Source extract:
+-------+

April 5th, 2025 Toronto – Dear Friends and Colleagues who have supported our constitutional challenge to Ontario’s Tamil Genocide Education Week Act:
Summary
The Sri Lankan Canadian Action Coalition (SLCAC), together with the Sri Lanka Canada Association of Brampton (SLCAB), filed a case in Ontario Superior court challenging the Tamil Genocide Education Week Act, which falsely claims that Sri Lanka’s Sinhalese Buddhist centric government perpetrates genocide against Tamils, and Ontarians should learn about it. Dr. Neville Hewage filed a separate case. In June 2021, the community decided to entrust the case to a well-respected and actively practicing law firm with a strong track record in Canadian Constitutional Law.
SLCAC & SLCAB, together with some other community organisations raised a total of $246,760 through GoFundMe campaigns to fund legal fees for the Cambridge LLP legal team, led by Dr. Scott Fairley and Mr. Nicolas Rouleau (of Nicolas Rouleau Corporation). An additional $67,800 in private funding was later raised to cover legal fees for the appeal at the Court of Appeal. Separately, Nevil Hewage conducted his own fundraising to finance his legal representation. Given the nature the courts heard our cases at the same time.
The core objective of the two legal challenges was not to determine whether genocide occurred, but rather to argue, on constitutional grounds, that the Tamil Genocide Education Week Act infringes upon the division of powers between provincial and federal governments and violates the Canadian Charter of Rights and Freedoms.
On March 27th, the Supreme Court of Canada dismissed our Application for Leave to Appeal the Ontario Court of Appeal’s decision from September, which upheld the constitutionality of the Act, however it dismissed that TGEWA has an educational value. This outcome is disappointing. Our community invested significant effort and resources in an attempt to have this deeply troubling and offensive law repealed from Ontario’s legislation. Unfortunately, the Supreme Court does not provide reasons for declining to hear our case as well as Hewage’s case.

+-------+

Data shown:

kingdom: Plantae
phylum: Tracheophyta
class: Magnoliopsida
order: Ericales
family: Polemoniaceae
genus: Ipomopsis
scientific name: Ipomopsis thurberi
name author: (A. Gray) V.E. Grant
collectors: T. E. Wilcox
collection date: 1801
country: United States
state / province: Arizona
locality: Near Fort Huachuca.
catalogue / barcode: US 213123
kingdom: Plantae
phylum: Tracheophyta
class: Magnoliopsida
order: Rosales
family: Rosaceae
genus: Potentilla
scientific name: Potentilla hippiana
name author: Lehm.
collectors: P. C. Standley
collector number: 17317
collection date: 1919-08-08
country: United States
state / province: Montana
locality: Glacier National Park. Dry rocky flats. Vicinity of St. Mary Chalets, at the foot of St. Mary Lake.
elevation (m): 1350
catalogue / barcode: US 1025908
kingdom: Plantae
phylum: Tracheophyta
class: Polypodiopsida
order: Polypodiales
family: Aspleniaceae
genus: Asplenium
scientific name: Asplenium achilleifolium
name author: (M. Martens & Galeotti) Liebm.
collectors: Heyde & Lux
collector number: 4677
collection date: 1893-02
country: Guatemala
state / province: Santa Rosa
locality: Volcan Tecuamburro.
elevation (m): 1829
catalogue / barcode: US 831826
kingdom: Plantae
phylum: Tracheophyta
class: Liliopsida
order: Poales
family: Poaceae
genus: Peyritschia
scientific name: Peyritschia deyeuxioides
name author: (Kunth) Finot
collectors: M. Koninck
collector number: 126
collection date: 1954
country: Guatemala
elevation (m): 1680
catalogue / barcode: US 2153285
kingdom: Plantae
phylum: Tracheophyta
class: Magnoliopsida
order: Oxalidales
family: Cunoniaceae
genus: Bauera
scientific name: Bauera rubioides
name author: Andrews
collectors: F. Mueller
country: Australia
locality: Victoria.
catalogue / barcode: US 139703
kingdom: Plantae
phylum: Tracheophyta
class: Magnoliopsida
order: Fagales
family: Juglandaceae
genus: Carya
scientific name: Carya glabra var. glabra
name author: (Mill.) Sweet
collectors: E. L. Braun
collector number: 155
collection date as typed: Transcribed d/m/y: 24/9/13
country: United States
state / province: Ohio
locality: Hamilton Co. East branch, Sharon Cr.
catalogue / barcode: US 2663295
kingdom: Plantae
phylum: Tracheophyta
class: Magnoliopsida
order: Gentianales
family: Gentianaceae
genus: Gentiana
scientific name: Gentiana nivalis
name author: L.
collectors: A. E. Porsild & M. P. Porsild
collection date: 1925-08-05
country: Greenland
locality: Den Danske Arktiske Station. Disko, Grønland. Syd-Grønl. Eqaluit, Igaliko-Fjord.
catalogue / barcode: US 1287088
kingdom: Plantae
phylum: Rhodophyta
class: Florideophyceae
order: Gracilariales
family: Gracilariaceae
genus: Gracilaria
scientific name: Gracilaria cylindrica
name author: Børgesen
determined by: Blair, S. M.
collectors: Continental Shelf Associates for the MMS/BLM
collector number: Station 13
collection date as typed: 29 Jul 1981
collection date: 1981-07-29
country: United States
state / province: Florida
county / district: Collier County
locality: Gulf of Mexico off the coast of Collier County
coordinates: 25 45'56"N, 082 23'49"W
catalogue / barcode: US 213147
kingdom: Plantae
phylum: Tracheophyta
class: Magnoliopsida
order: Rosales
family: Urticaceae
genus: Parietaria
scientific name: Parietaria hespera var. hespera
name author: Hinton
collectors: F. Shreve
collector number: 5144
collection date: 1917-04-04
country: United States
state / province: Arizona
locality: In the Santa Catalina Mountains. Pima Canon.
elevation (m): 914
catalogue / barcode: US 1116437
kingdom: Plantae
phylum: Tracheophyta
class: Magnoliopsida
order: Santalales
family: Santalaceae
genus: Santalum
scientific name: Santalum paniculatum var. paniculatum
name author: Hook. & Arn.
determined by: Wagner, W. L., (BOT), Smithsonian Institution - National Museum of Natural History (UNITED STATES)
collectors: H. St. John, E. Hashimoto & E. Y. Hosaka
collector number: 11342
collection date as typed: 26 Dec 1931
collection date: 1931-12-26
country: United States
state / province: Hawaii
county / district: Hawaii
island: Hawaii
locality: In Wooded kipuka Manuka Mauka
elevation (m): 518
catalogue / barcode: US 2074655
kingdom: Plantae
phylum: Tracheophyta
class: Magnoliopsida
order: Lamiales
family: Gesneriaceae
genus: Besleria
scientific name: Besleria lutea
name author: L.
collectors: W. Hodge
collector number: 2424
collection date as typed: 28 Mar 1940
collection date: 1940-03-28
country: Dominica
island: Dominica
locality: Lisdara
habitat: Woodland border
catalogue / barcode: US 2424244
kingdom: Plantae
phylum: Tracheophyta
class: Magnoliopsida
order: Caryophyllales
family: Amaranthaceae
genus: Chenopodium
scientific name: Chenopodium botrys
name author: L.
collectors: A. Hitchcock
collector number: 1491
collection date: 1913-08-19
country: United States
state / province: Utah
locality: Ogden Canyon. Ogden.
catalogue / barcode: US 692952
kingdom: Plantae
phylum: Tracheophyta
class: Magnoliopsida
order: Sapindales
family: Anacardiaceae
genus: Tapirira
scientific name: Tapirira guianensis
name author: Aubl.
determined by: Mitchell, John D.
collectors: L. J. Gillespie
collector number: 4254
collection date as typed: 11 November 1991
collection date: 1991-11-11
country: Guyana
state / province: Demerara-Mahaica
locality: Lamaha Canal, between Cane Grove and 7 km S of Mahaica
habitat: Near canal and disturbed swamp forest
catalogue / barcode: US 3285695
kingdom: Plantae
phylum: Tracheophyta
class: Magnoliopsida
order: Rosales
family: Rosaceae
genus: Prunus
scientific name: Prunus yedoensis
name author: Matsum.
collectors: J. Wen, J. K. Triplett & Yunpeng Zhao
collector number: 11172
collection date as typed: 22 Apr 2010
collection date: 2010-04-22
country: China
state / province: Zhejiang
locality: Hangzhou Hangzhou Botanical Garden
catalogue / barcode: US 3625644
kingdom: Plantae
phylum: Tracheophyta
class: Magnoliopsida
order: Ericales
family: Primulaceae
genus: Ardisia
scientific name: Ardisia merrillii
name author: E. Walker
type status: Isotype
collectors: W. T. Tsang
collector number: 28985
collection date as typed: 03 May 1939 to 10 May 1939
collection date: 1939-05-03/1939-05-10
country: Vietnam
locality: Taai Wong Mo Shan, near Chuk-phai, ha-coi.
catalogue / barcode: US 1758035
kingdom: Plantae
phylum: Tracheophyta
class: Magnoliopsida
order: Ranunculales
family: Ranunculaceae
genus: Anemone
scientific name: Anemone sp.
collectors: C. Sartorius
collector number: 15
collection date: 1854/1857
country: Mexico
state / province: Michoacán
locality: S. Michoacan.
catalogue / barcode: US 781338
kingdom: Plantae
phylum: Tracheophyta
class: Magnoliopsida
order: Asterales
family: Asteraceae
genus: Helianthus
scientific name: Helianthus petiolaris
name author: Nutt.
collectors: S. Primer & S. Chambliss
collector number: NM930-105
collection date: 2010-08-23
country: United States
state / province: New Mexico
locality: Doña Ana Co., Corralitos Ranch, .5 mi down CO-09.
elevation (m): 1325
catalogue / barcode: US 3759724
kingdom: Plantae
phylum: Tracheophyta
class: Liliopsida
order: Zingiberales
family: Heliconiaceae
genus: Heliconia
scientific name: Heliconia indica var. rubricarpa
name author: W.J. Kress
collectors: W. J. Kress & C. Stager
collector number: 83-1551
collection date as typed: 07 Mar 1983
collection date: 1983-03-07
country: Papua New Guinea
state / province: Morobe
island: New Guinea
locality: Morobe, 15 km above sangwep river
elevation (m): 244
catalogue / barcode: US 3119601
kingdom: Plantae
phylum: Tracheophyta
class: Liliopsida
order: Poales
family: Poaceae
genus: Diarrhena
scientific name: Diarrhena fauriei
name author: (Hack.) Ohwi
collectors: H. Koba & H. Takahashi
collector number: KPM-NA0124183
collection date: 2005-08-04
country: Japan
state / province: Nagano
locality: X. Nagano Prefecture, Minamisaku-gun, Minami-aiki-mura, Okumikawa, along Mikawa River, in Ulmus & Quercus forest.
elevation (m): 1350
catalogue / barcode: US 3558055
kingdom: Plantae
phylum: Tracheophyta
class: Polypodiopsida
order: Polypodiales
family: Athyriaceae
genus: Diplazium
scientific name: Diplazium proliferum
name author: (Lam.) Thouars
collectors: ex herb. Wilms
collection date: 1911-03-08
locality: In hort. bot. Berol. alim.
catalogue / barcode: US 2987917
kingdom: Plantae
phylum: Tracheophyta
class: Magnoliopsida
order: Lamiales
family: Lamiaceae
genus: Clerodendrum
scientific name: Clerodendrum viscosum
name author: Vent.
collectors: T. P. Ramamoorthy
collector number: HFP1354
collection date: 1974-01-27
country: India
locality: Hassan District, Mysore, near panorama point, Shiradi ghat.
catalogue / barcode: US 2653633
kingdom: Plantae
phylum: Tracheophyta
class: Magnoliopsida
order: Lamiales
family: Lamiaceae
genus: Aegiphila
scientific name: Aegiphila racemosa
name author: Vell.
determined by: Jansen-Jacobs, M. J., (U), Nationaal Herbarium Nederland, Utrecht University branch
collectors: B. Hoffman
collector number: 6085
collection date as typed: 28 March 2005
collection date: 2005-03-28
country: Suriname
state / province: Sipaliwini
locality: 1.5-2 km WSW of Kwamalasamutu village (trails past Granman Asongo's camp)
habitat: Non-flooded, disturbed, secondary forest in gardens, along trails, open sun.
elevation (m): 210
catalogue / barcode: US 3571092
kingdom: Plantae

+-------+

Given exercise: In the letter about the challenge to the Tamil Genocide Education Week Act, what was the additional $67,800 in private funding raised for? Answer in one to three sentences. These lines have no connection to the letter about the challenge to the Tamil Genocide Education Week Act.

Answer to this task: The additional $67,800 was raised to cover legal fees for the appeal at the Court of Appeal. It came on top of the $246,760 raised through GoFundMe campaigns to fund the legal fees of the Cambridge LLP team.